BEGIN Data listing

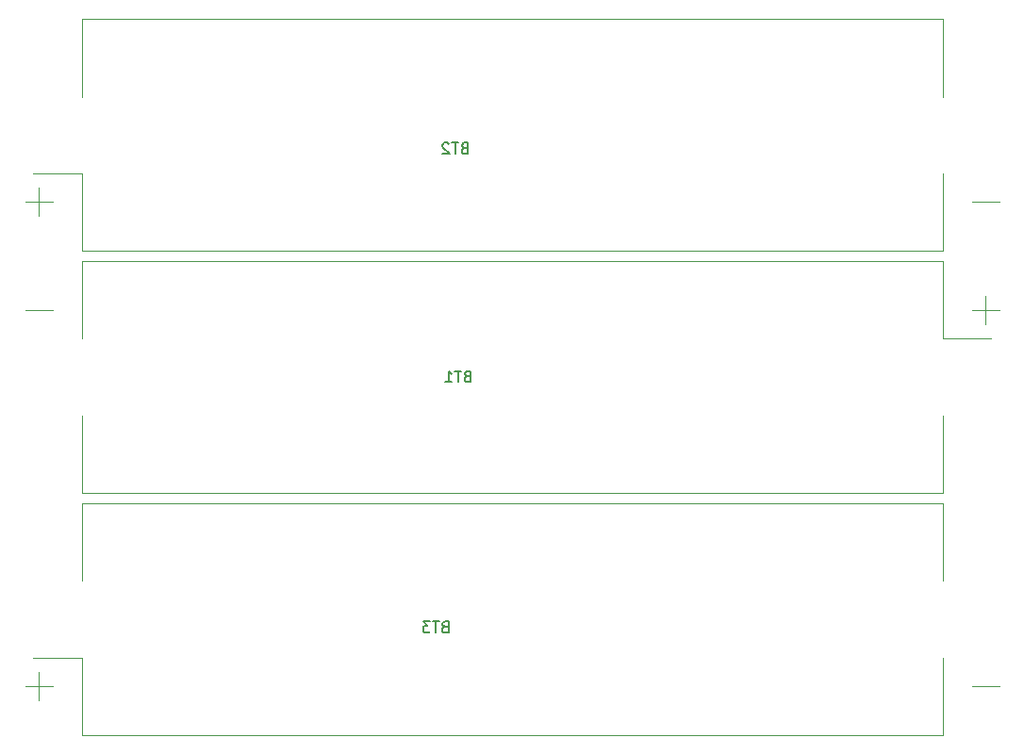
<source format=gbr>
%TF.GenerationSoftware,KiCad,Pcbnew,8.0.5*%
%TF.CreationDate,2024-11-10T22:21:36+02:00*%
%TF.ProjectId,PowerBoard,506f7765-7242-46f6-9172-642e6b696361,rev?*%
%TF.SameCoordinates,Original*%
%TF.FileFunction,Legend,Bot*%
%TF.FilePolarity,Positive*%
%FSLAX46Y46*%
G04 Gerber Fmt 4.6, Leading zero omitted, Abs format (unit mm)*
G04 Created by KiCad (PCBNEW 8.0.5) date 2024-11-10 22:21:36*
%MOMM*%
%LPD*%
G01*
G04 APERTURE LIST*
%ADD10C,0.150000*%
%ADD11C,0.120000*%
G04 APERTURE END LIST*
D10*
X121285714Y-114681009D02*
X121142857Y-114728628D01*
X121142857Y-114728628D02*
X121095238Y-114776247D01*
X121095238Y-114776247D02*
X121047619Y-114871485D01*
X121047619Y-114871485D02*
X121047619Y-115014342D01*
X121047619Y-115014342D02*
X121095238Y-115109580D01*
X121095238Y-115109580D02*
X121142857Y-115157200D01*
X121142857Y-115157200D02*
X121238095Y-115204819D01*
X121238095Y-115204819D02*
X121619047Y-115204819D01*
X121619047Y-115204819D02*
X121619047Y-114204819D01*
X121619047Y-114204819D02*
X121285714Y-114204819D01*
X121285714Y-114204819D02*
X121190476Y-114252438D01*
X121190476Y-114252438D02*
X121142857Y-114300057D01*
X121142857Y-114300057D02*
X121095238Y-114395295D01*
X121095238Y-114395295D02*
X121095238Y-114490533D01*
X121095238Y-114490533D02*
X121142857Y-114585771D01*
X121142857Y-114585771D02*
X121190476Y-114633390D01*
X121190476Y-114633390D02*
X121285714Y-114681009D01*
X121285714Y-114681009D02*
X121619047Y-114681009D01*
X120761904Y-114204819D02*
X120190476Y-114204819D01*
X120476190Y-115204819D02*
X120476190Y-114204819D01*
X119952380Y-114204819D02*
X119333333Y-114204819D01*
X119333333Y-114204819D02*
X119666666Y-114585771D01*
X119666666Y-114585771D02*
X119523809Y-114585771D01*
X119523809Y-114585771D02*
X119428571Y-114633390D01*
X119428571Y-114633390D02*
X119380952Y-114681009D01*
X119380952Y-114681009D02*
X119333333Y-114776247D01*
X119333333Y-114776247D02*
X119333333Y-115014342D01*
X119333333Y-115014342D02*
X119380952Y-115109580D01*
X119380952Y-115109580D02*
X119428571Y-115157200D01*
X119428571Y-115157200D02*
X119523809Y-115204819D01*
X119523809Y-115204819D02*
X119809523Y-115204819D01*
X119809523Y-115204819D02*
X119904761Y-115157200D01*
X119904761Y-115157200D02*
X119952380Y-115109580D01*
X123035714Y-71681009D02*
X122892857Y-71728628D01*
X122892857Y-71728628D02*
X122845238Y-71776247D01*
X122845238Y-71776247D02*
X122797619Y-71871485D01*
X122797619Y-71871485D02*
X122797619Y-72014342D01*
X122797619Y-72014342D02*
X122845238Y-72109580D01*
X122845238Y-72109580D02*
X122892857Y-72157200D01*
X122892857Y-72157200D02*
X122988095Y-72204819D01*
X122988095Y-72204819D02*
X123369047Y-72204819D01*
X123369047Y-72204819D02*
X123369047Y-71204819D01*
X123369047Y-71204819D02*
X123035714Y-71204819D01*
X123035714Y-71204819D02*
X122940476Y-71252438D01*
X122940476Y-71252438D02*
X122892857Y-71300057D01*
X122892857Y-71300057D02*
X122845238Y-71395295D01*
X122845238Y-71395295D02*
X122845238Y-71490533D01*
X122845238Y-71490533D02*
X122892857Y-71585771D01*
X122892857Y-71585771D02*
X122940476Y-71633390D01*
X122940476Y-71633390D02*
X123035714Y-71681009D01*
X123035714Y-71681009D02*
X123369047Y-71681009D01*
X122511904Y-71204819D02*
X121940476Y-71204819D01*
X122226190Y-72204819D02*
X122226190Y-71204819D01*
X121654761Y-71300057D02*
X121607142Y-71252438D01*
X121607142Y-71252438D02*
X121511904Y-71204819D01*
X121511904Y-71204819D02*
X121273809Y-71204819D01*
X121273809Y-71204819D02*
X121178571Y-71252438D01*
X121178571Y-71252438D02*
X121130952Y-71300057D01*
X121130952Y-71300057D02*
X121083333Y-71395295D01*
X121083333Y-71395295D02*
X121083333Y-71490533D01*
X121083333Y-71490533D02*
X121130952Y-71633390D01*
X121130952Y-71633390D02*
X121702380Y-72204819D01*
X121702380Y-72204819D02*
X121083333Y-72204819D01*
X123285714Y-92181009D02*
X123142857Y-92228628D01*
X123142857Y-92228628D02*
X123095238Y-92276247D01*
X123095238Y-92276247D02*
X123047619Y-92371485D01*
X123047619Y-92371485D02*
X123047619Y-92514342D01*
X123047619Y-92514342D02*
X123095238Y-92609580D01*
X123095238Y-92609580D02*
X123142857Y-92657200D01*
X123142857Y-92657200D02*
X123238095Y-92704819D01*
X123238095Y-92704819D02*
X123619047Y-92704819D01*
X123619047Y-92704819D02*
X123619047Y-91704819D01*
X123619047Y-91704819D02*
X123285714Y-91704819D01*
X123285714Y-91704819D02*
X123190476Y-91752438D01*
X123190476Y-91752438D02*
X123142857Y-91800057D01*
X123142857Y-91800057D02*
X123095238Y-91895295D01*
X123095238Y-91895295D02*
X123095238Y-91990533D01*
X123095238Y-91990533D02*
X123142857Y-92085771D01*
X123142857Y-92085771D02*
X123190476Y-92133390D01*
X123190476Y-92133390D02*
X123285714Y-92181009D01*
X123285714Y-92181009D02*
X123619047Y-92181009D01*
X122761904Y-91704819D02*
X122190476Y-91704819D01*
X122476190Y-92704819D02*
X122476190Y-91704819D01*
X121333333Y-92704819D02*
X121904761Y-92704819D01*
X121619047Y-92704819D02*
X121619047Y-91704819D01*
X121619047Y-91704819D02*
X121714285Y-91847676D01*
X121714285Y-91847676D02*
X121809523Y-91942914D01*
X121809523Y-91942914D02*
X121904761Y-91990533D01*
D11*
%TO.C,BT3*%
X84350000Y-117440000D02*
X88710000Y-117440000D01*
X84850000Y-121250000D02*
X84850000Y-118750000D01*
X86100000Y-120000000D02*
X83600000Y-120000000D01*
X88710000Y-103560000D02*
X165990000Y-103560000D01*
X88710000Y-110560000D02*
X88710000Y-103560000D01*
X88710000Y-117440000D02*
X88710000Y-124440000D01*
X88710000Y-124440000D02*
X165990000Y-124440000D01*
X165990000Y-103560000D02*
X165990000Y-110560000D01*
X165990000Y-124420000D02*
X165990000Y-117440000D01*
X168600000Y-120000000D02*
X171100000Y-120000000D01*
%TO.C,BT2*%
X86100000Y-86250000D02*
X83600000Y-86250000D01*
X88710000Y-81830000D02*
X88710000Y-88810000D01*
X88710000Y-102690000D02*
X88710000Y-95690000D01*
X165990000Y-81810000D02*
X88710000Y-81810000D01*
X165990000Y-88810000D02*
X165990000Y-81810000D01*
X165990000Y-95690000D02*
X165990000Y-102690000D01*
X165990000Y-102690000D02*
X88710000Y-102690000D01*
X168600000Y-86250000D02*
X171100000Y-86250000D01*
X169850000Y-85000000D02*
X169850000Y-87500000D01*
X170350000Y-88810000D02*
X165990000Y-88810000D01*
%TO.C,BT1*%
X84350000Y-73940000D02*
X88710000Y-73940000D01*
X84850000Y-77750000D02*
X84850000Y-75250000D01*
X86100000Y-76500000D02*
X83600000Y-76500000D01*
X88710000Y-60060000D02*
X165990000Y-60060000D01*
X88710000Y-67060000D02*
X88710000Y-60060000D01*
X88710000Y-73940000D02*
X88710000Y-80940000D01*
X88710000Y-80940000D02*
X165990000Y-80940000D01*
X165990000Y-60060000D02*
X165990000Y-67060000D01*
X165990000Y-80920000D02*
X165990000Y-73940000D01*
X168600000Y-76500000D02*
X171100000Y-76500000D01*
%TD*%
M02*

</source>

END Data listing

To-do item —
Set each line down exactly, beginning at the one containing "X165990000Y-73940000D01*" and ending at the last line of the material above.

Exercise response —
X165990000Y-73940000D01*
X168600000Y-76500000D02*
X171100000Y-76500000D01*
%TD*%
M02*

</source>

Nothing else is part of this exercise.